---------- TEXTAUSZUG ----------

Nachruf auf Winfried Müller: Der Mann im Turm

Im "Werk für Fernsehelektronik" war er für die Ziffernröhren zuständig. Und später fürs Archiv

Wo ist der Vater? Im Keller. Wo ist der Sohn? Auch im Keller. Denn der Keller war ihr Reich. Da schraubten, sägten und schliffen sie. Der Vater zeigte, wie es ging, Winfried machte es nach. Der Vater zeigte ihm auch, wie man Filme in die Kamera legt, wie man Fotos macht und wie in der Dunkelkammer das Bild nach und nach zum Vorschein kommt.

Außerdem gab es diesen einen Lehrer, der mit seiner Begeisterung für alles Technische die Jungs der Klasse ansteckte. Nach dem Unterricht lötete er mit ihnen, ließ sie Stromverbindungen stecken oder mit Elektronenröhren hantieren. Er zeigte ihnen, wie sie selbst Radios bauen konnten, Lautsprecher und Verstärker.

---------- BEREITGESTELLTES MATERIAL ----------

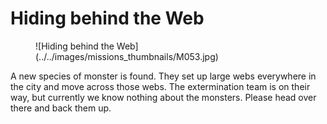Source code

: # Hiding behind the Web

<figure markdown>
  ![Hiding behind the Web](../../images/missions_thumbnails/M053.jpg)
</figure>

A new species of monster is found. They set up large webs everywhere in the city and move across those webs.
The extermination team is on their way, but currently we know nothing about the monsters. Please head over there and back them up.
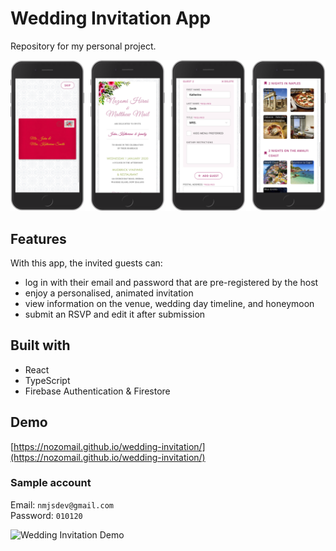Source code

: # Wedding Invitation App

Repository for my personal project.

![Wedding Invitation Screenshots](https://raw.githubusercontent.com/nozomail/wedding-invitation/main/project-image1.png)

## Features

With this app, the invited guests can:

- log in with their email and password that are pre-registered by the host
- enjoy a personalised, animated invitation
- view information on the venue, wedding day timeline, and honeymoon
- submit an RSVP and edit it after submission

## Built with

- React
- TypeScript
- Firebase Authentication & Firestore

## Demo

[https://nozomail.github.io/wedding-invitation/](https://nozomail.github.io/wedding-invitation/)

### Sample account

Email: `nmjsdev@gmail.com`  
Password: `010120`

![Wedding Invitation Demo](https://raw.githubusercontent.com/nozomail/wedding-invitation/main/project-image2.gif)
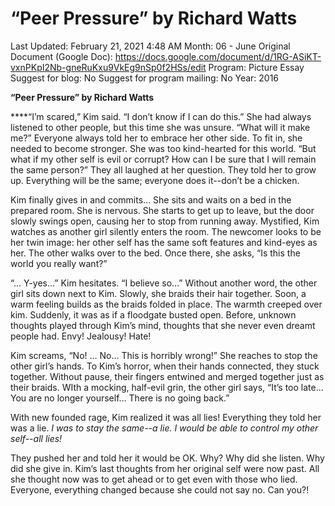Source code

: # “Peer Pressure” by Richard Watts

Last Updated: February 21, 2021 4:48 AM
Month: 06 - June
Original Document (Google Doc): https://docs.google.com/document/d/1RG-ASiKT-vxnPKpI2Nb-gneRuKxu9VkEg9nSp0f2HSs/edit
Program: Picture Essay
Suggest for blog: No
Suggest for program mailing: No
Year: 2016

**“Peer Pressure” by Richard Watts**

****“I’m scared,” Kim said. “I don’t know if I can do this.” She had always listened to other people, but this time she was unsure. “What will it make me?” Everyone always told her to embrace her other side. To fit in, she needed to become stronger. She was too kind-hearted for this world. “But what if my other self is evil or corrupt? How can I be sure that I will remain the same person?” They all laughed at her question. They told her to grow up. Everything will be the same; everyone does it--don’t be a chicken.

Kim finally gives in and commits… She sits and waits on a bed in the prepared room. She is nervous. She starts to get up to leave, but the door slowly swings open, causing her to stop from running away. Mystified, Kim watches as another girl silently enters the room. The newcomer looks to be her twin image: her other self has the same soft features and kind-eyes as her. The other walks over to the bed. Once there, she asks, “Is this the world you really want?”

“... Y-yes…” Kim hesitates. “I believe so…” Without another word, the other girl sits down next to Kim. Slowly, she braids their hair together. Soon, a warm feeling builds as the braids folded in place. The warmth creeped over kim. Suddenly, it was as if a floodgate busted open. Before, unknown thoughts played through Kim’s mind, thoughts that she never even dreamt people had. Envy! Jealousy! Hate!

Kim screams, “No! … No… This is horribly wrong!” She reaches to stop the other girl’s hands. To Kim’s horror, when their hands connected, they stuck together. Without pause, their fingers entwined and merged together just as their braids. WIth a mocking, half-evil grin, the other girl says, “It’s too late… You are no longer yourself… There is no going back.”

With new founded rage, Kim realized it was all lies! Everything they told her was a lie. *I was to stay the same--a lie.* *I would be able to control my other self--all lies!*

They pushed her and told her it would be OK. Why? Why did she listen. Why did she give in. Kim’s last thoughts from her original self were now past. All she thought now was to get ahead or to get even with those who lied. Everyone, everything changed because she could not say no. Can you?!
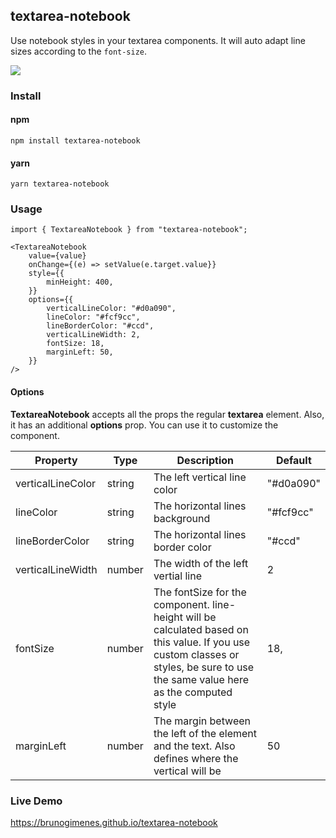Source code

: ## textarea-notebook

Use notebook styles in your textarea components.
It will auto adapt line sizes according to the `font-size`.

![](https://brunogimenes.github.io/textarea-notebook/assets/example-1.png)

### Install

#### npm

    npm install textarea-notebook

#### yarn

    yarn textarea-notebook

### Usage

    import { TextareaNotebook } from "textarea-notebook";

    <TextareaNotebook
        value={value}
        onChange={(e) => setValue(e.target.value}}
        style={{
            minHeight: 400,
        }}
        options={{
    		verticalLineColor: "#d0a090",
    		lineColor: "#fcf9cc",
    		lineBorderColor: "#ccd",
    		verticalLineWidth: 2,
    		fontSize: 18,
    		marginLeft: 50,
    	}}
    />

#### Options

**TextareaNotebook** accepts all the props the regular **textarea** element.
Also, it has an additional **options** prop. You can use it to customize the component.

| Property          | Type   | Description                                                                                                                                                                       | Default   |
| ----------------- | ------ | --------------------------------------------------------------------------------------------------------------------------------------------------------------------------------- | --------- |
| verticalLineColor | string | The left vertical line color                                                                                                                                                      | "#d0a090" |
| lineColor         | string | The horizontal lines background                                                                                                                                                   | "#fcf9cc" |
| lineBorderColor   | string | The horizontal lines border color                                                                                                                                                 | "#ccd"    |
| verticalLineWidth | number | The width of the left vertial line                                                                                                                                                | 2         |
| fontSize          | number | The fontSize for the component. line-height will be calculated based on this value. If you use custom classes or styles, be sure to use the same value here as the computed style | 18,       |
| marginLeft        | number | The margin between the left of the element and the text. Also defines where the vertical will be                                                                                  | 50        |

### Live Demo

https://brunogimenes.github.io/textarea-notebook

----------

**AUFGABE**
Schreiben Sie aus dem Nachruf den Abschnitt wortgetreu ab, der mit „Außerdem gab es“ beginnt. Hören Sie nach „Lautsprecher und Verstärker.“ auf.

**LÖSUNG**
Außerdem gab es diesen einen Lehrer, der mit seiner Begeisterung für alles Technische die Jungs der Klasse ansteckte. Nach dem Unterricht lötete er mit ihnen, ließ sie Stromverbindungen stecken oder mit Elektronenröhren hantieren. Er zeigte ihnen, wie sie selbst Radios bauen konnten, Lautsprecher und Verstärker.